* What you have to do:
For the word "lower", count the lines of the data that include it and give only the total.

* Data segment:
----

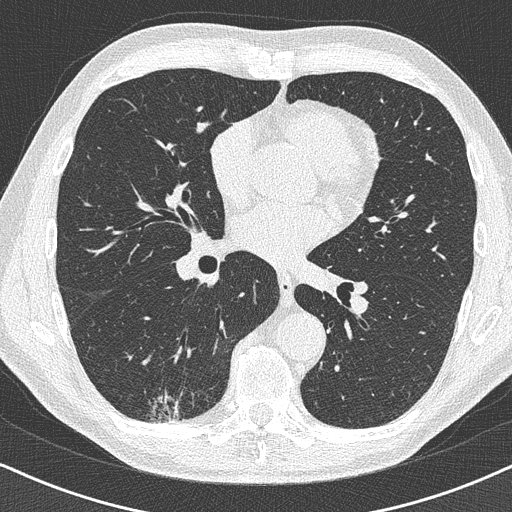
Chest CT (low-dose screening protocol), one axial image; first (baseline) screen; lung window (W 1500 / L -600 HU); lung (sharp) reconstruction kernel (B50f); 120 kVp; 512 × 512 image matrix, field of view 320 × 320 mm. Male participant, aged 63 years at enrolment. Former smoker at enrolment.
- Lesion marked by an expert reader, box from (x=129, y=360) to (x=201, y=428) px.
- Reader record for this screening exam (exam-level; its link to the box is not recorded): non-calcified nodule or mass ≥4 mm, right lower lobe, 16 × 13 mm, poorly defined margins.
- Later outcome: lung cancer diagnosed 74 days after this screen — adenocarcinoma, NOS, right lower lobe, moderately differentiated (G2), stage IA (AJCC 6th edition), 20 mm at pathology.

----

* Result for this task:
2